## Problem 1
Set down the passage of the Delhi Gymkhana Club article word for word, everything from "At the heart" down to "banner of decolonisation?".
## Problem 2
Take the Delhi Gymkhana Club article further, picking up right after its final sentence.

## Text passage

By KUMAR VIKRAM
Critics call it heritage destruction; supporters see reclamation of elite spaces built on public land.
New Delhi, May 24, 2026 — The reported direction from the Centre asking the historic Delhi Gymkhana Club to hand over its premises by June 5 has triggered outrage, nostalgia, and a deeper political argument that goes far beyond one club.
At the heart of the controversy lies an uncomfortable question: Is the state reclaiming public assets from elite enclaves, or dismantling an institutional legacy under the banner of decolonisation?
Retired military officer Major General (Retd) P K Sehgal called the move abrupt and damaging. “Without any prior warning or advance notice, this action threatens 600 employees losing jobs,” Sehgal told PTI, describing the club as “a prestigious heritage site” and calling its destruction “a sacrilege that requires public opposition.”
The emotional argument found support from former IPS officer and ex-Puducherry Lieutenant Governor Kiran Bedi, who invoked the institution’s sporting and social history. “The Delhi Gymkhana Club is not just a property — it is part of our institutional and sporting heritage,” Bedi wrote on X, recalling the swimming pool built during the tenure of late Finance Minister Arun Jaitley and the generations of sporting memories associated with the club.
Yet the counterargument is equally sharp.
Veteran journalist Prabhu Chawla questioned whether government-supported clubs occupying subsidised land should continue functioning as selective institutions. “Delhi Gymkhana, Golf Clubs etc. run on huge subsidised land parcels provided by babus, for babus and their cohorts only,” he argued, pointing to notoriously long membership queues and restricted access.

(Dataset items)
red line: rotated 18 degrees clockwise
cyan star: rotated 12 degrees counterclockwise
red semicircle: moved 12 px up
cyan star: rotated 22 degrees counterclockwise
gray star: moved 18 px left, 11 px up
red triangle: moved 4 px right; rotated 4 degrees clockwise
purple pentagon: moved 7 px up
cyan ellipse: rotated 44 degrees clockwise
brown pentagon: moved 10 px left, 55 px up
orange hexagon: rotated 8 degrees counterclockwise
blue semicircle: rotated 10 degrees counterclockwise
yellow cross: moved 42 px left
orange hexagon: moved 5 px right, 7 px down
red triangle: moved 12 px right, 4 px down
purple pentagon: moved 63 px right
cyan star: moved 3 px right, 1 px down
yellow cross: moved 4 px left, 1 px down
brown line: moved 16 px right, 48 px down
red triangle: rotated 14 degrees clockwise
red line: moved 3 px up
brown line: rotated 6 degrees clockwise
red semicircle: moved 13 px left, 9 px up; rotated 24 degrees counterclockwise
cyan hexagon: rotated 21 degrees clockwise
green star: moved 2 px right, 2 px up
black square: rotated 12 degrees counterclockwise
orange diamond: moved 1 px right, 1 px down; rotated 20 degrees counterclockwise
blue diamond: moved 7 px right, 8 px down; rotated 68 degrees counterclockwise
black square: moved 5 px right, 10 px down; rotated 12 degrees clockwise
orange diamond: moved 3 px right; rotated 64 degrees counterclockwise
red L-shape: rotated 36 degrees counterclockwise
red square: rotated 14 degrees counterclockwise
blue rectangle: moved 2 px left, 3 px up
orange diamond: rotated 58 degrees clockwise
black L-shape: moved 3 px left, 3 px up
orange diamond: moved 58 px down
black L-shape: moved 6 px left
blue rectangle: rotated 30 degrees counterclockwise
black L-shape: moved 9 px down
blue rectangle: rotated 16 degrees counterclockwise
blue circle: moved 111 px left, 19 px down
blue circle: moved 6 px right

## Written answer 1
At the heart of the controversy lies an uncomfortable question: Is the state reclaiming public assets from elite enclaves, or dismantling an institutional legacy under the banner of decolonisation?

## Written answer 2
This argument cuts into a long-standing critique of post-colonial India: that elite clubs inherited from the British era survived Independence almost untouched, becoming informal networks of power where bureaucracy, military leadership and policymakers socialised away from public scrutiny.
Former diplomat K C Singh offered a defence of that ecosystem, arguing such institutions historically compensated civil servants who worked for lower public-sector salaries and insulated them from dependence on private wealth.
Journalist Aunindyo Chakravarty, however, challenged the very idea, in a post on X, that Gymkhana remains a “Lutyens elite” bastion, arguing that its character has changed over the last two decades and increasingly reflected newer power centres linked to the Central Vista ecosystem.
Perhaps the sharpest political reading came from former IPS officer Yashovardhan Jha Azad, who described the club as an easy symbolic target. His argument on X was blunt: the club has no vote bank, no political mobilisation capacity, and no ideological constituency willing to defend “the rich and powerful drinking away in the evenings.”
That critique also raised questions of selective decolonisation.
If legacy institutions are being re-evaluated, critics ask whether the principle will extend uniformly across government-linked spaces such as official clubs, parliamentary recreational facilities and state-supported hospitality establishments.
The Delhi Gymkhana issue therefore is no longer merely about a club. It has become a referendum on how India deals with inherited institutions: preserve them, democratise them, repurpose them — or erase them.
The answer may shape not just one heritage address in Lutyens’ Delhi, but the future of India’s old power architecture.